## [Consigne 1]
Comptez les lignes des données où figure le mot « kern », en respectant les majuscules et les minuscules. Donnez seulement ce nombre.

## [Texte de la page]
————
Au centre de leurs revendications, ils luttent pour des augmentations salariales et le droit à se syndiquer. Les premiers mouvements de protestation avaient eu lieu en novembre 2012 à New York, mobilisant environ 200 grévistes. A l’époque, le licenciement d’un gréviste avait déjà provoqué la colère et poussé l’employeur à faire marche arrière. En juillet dernier, plus de 2000 travailleurs se sont mobilisés dans 7 villes, avant que la vague de protestation ne fasse tache d’huile et ne s’étende sur tout le territoire. Plusieurs restaurants ont été contraints à fermer ce jour-là, certains même faisant l’objet d’occupations par leurs salariés. Dans la rue, la population s’est montrée solidaire, rejoignant les cortèges de grévistes.
Alors que l’industrie de la restauration rapide réalise des centaines de milliards de profits chaque année, ses 2,5 à 3 millions d’employés ont des conditions de travail extrêmement précaires, avec un salaire minimum fédéral fixé depuis 2009 à 7,25 dollars de l’heure (5,70€), et des contrats le plus souvent à temps partiel, qui maintiennent la plupart des travailleurs en dessous du seuil de pauvreté et permettent au patronat de s’affranchir de la couverture sociale de ses salariés (obligatoire seulement au-delà de 28 heures de travail hebdomadaire). En termes de pouvoir d’achat, les salaires sont plus bas qu’il y a un demi-siècle.
————
## [Consigne 2]
D'après le texte sur les grèves dans la restauration rapide, à combien le salaire minimum fédéral est-il fixé depuis 2009 ?
————
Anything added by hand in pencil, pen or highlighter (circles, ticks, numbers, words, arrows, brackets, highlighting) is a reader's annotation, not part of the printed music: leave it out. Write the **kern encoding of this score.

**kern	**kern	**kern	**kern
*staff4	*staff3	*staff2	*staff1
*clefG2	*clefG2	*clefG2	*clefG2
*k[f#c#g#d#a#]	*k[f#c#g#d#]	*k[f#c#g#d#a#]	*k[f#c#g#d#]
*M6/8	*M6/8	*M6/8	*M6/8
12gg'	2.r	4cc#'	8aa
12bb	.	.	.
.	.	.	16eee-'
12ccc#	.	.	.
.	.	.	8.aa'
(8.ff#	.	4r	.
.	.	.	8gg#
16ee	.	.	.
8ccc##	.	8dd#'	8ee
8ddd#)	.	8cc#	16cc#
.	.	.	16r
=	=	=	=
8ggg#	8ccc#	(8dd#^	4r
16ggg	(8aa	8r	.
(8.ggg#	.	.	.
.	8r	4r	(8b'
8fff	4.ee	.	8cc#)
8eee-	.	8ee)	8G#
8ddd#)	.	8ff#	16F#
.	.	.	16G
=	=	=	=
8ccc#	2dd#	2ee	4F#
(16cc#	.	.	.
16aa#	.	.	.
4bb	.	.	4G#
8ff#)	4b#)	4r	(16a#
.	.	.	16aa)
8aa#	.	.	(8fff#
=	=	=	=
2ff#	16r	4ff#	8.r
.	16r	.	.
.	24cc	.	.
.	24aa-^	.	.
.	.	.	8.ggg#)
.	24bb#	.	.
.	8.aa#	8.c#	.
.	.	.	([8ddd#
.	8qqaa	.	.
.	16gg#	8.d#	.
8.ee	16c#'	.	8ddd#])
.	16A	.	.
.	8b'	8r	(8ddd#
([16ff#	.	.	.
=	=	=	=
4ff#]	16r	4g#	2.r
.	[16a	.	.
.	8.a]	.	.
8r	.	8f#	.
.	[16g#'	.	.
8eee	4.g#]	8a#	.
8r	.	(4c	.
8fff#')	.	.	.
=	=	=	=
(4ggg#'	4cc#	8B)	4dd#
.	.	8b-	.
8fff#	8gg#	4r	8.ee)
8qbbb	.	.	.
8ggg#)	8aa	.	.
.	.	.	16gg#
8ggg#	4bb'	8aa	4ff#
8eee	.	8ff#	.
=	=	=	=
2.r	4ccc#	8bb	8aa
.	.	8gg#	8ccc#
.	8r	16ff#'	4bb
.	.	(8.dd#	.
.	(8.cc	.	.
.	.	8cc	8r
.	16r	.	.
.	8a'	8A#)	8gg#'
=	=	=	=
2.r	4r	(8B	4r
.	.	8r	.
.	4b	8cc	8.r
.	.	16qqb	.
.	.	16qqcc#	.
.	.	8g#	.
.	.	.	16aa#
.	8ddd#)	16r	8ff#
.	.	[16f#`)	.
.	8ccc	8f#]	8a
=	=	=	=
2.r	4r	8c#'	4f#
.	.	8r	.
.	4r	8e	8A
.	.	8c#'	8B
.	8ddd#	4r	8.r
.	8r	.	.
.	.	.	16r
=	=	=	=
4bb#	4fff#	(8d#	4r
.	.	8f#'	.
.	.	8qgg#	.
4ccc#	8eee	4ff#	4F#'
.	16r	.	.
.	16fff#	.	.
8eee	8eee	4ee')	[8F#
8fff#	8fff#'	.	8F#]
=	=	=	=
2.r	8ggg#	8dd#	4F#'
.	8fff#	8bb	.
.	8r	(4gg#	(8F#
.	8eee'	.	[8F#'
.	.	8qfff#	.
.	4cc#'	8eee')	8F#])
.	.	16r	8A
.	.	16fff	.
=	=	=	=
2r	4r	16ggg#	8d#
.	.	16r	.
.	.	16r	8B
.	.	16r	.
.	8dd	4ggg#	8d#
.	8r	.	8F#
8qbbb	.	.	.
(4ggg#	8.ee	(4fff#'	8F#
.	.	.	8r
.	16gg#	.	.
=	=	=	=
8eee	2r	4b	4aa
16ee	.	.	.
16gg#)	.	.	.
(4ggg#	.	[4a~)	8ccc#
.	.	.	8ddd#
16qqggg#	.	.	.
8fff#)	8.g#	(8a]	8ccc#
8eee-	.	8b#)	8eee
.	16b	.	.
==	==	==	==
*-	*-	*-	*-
————
## [Corrigé 1]
2

## [Corrigé 2]
7,25 dollars de l'heure (5,70 €).